-- Page extract start --
Diversifying Your Life Portfolio

piechart

In business, people talk about diversifying your investment portfolio. You don’t want to commit all of your money to one sector or in one area. In order to protect yourself in the process, you have to “spread the wealth” so to speak; give attention to different potentials and be open to learning in order to maximize your benefit. In fact, diversification lowers your risk and increases the potential for reward. So too with life, and particularly when you parent or teach twice exceptional students or are twice exceptional yourself.

How do we know diversification works? Analyzing trends after the fact allowed investment professionals to determine the benefit of mitigating risk. Trends are useful. They tell us whether we are headed in the right direction and give us hints on where we should focus next. The annoying thing about trends? We have no idea how we are trending while we are trending. It’s only in hindsight that we find out how our choices affected the outcome.

Recently I had a dreadful bout of the flu. I mean the kind of illness that made me reconsider my life and contemplate my existence (talk about intensity!) As I started to feel better, I realized I was suffering from burn out. I realized that I need a “Life Plan” – like a business plan, I need to divide my life into a pie and decide where I want to focus my time and efforts. I am intentional in my work – I love my work, and I could work twenty-four hours a day every day – but then I would miss out on a lot of other important and wonderful things that make me who I am and that make me happy. Additionally, I realized, spending time on other activities that feed my soul will allow me to bring even more to my work. This is when I realized I need to Diversify My Life Portfolio.

When you parent, teach 2e, or are 2e it’s easy to get caught up in what NEEDS to be done and to feel like that is always the priority. We tend to hyper focus on things, to perseverate and if something needs to be solved, it’s best solved RIGHT NOW. Tunnel vision, blinders, whatever you want to call it, we attend to the immediate need immediately and to the exclusion of all else. We feel like we are doing the right thing until we look back and analyze our trend and see how much we missed or didn’t do while we stayed firmly in our lane. We may realize that resentment creeped in as we attended to “emergency” after “emergency” and left other needs and interests on the roadside.
-- Page extract end --
Problem set =
(A) Check each statement against the post on diversifying your life portfolio. For each one, answer yes or no and quote the words from the post that settle it.
(i) Diversification lowers risk and increases the potential for reward.
(ii) We can tell how we are trending while we are trending.
(iii) The writer recently had a bad cold.
(B) In the post on diversifying your life portfolio, what did the writer realize they were suffering from as they started to feel better?
(C) Proceed with the post on diversifying your life portfolio, picking up from where it stops.
-- Data provided start --
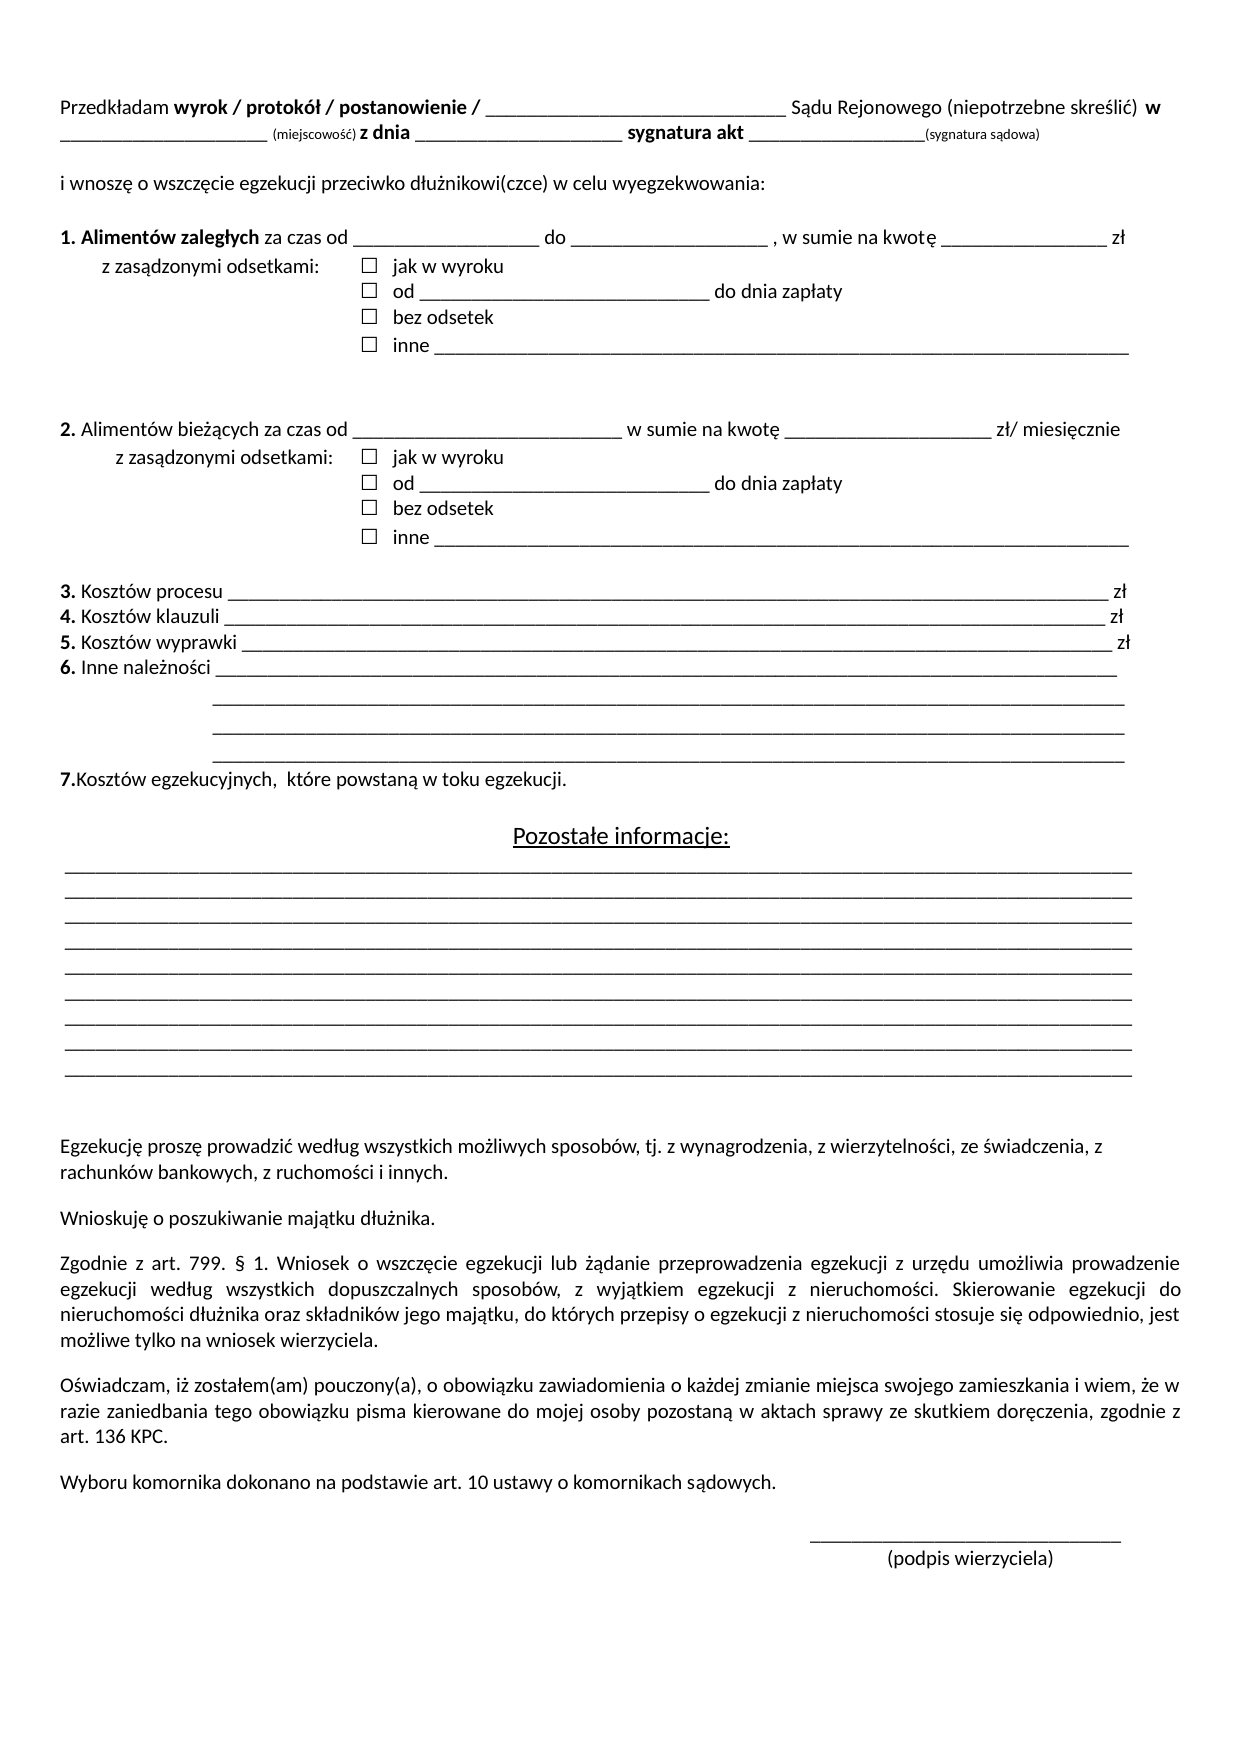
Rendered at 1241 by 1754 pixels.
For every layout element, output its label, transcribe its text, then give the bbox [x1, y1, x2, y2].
-- Data provided end --
Answers below =
(A)
(i) Yes: "diversification lowers your risk and increases the potential for reward."
(ii) No: "We have no idea how we are trending while we are trending."
(iii) No: "Recently I had a dreadful bout of the flu."

(B) The writer realized they were suffering from burn out.

(C)
Sometimes within this context we play whack-a-mole and address several needs within our focus (one child, one boss, one friend, one issue) in succession and around and around again. When this need is a child’s or our own struggles, we give one hundred percent of our attention to the detriment of other people in our family and we often lose sight of attendant strengths. Of course, emergencies are emergencies and take precedence, but we simply cannot always make the same thing or person, THE emergency.

This is when we need to vary our focus, take a break from our most nagging challenge. We are better equipped to address the frequent and ongoing struggles if for a time we shift perspective and focus on things that feel GOOD for a while. Not only will this help calibrate emotions and stress, but we role model how to manage challenge in a moderated way. Find ways to deal with tension and give yourself permission to do something else for a while.

Make a list of things to do that make you feel good. I find these activities fall into three categories:

  1. Things that are “good for you” or that you are doing for others and therefore you feel okay shifting your attention toward them for a brief period of time;
  2. Things that are arguably educational, certainly not bad for you, but can be seen as frivolous; and
  3. Things that you consider downright decadent.

All three are important to include in your diversified Life Plan.

The first category – Things that are ‘good for you’ or that you are doing for others and therefore feel okay shifting your attention toward them for a brief period of time – may include things like exercising, writing, cooking, connecting with a friend, volunteering or planning a vacation. These are activities that inherently make you feel better and are good for your soul and your psyche and/or benefit others. They are usually put by the wayside because you’ve identified a challenge as your highest priority that needs your attention now. Perfectionists really have a hard time diversifying in this way.

The second category – Things that are arguably educational, certainly not bad for you, but can be seen as frivolous –  might include strategy games, crossword puzzles or other word games, reading, playing a musical instrument, doing a craft or taking a class. These are things that address your mind but are usually shelved because the struggles you are dealing with seem so much more important and immediate.

The third category – Things you consider downright decadent – may include such activities as going to a movie, watching a tv show, playing a game on your phone or computer, playing a board game or going out for ice cream. These are undertakings that no one identifies as needing to do or that grow you as a person per se.  Enjoyment for enjoyment’s sake is a foreign concept for you and spending precious time on something like this may cause you to feel guilty and if you do this type of activity, you might hide while you do it.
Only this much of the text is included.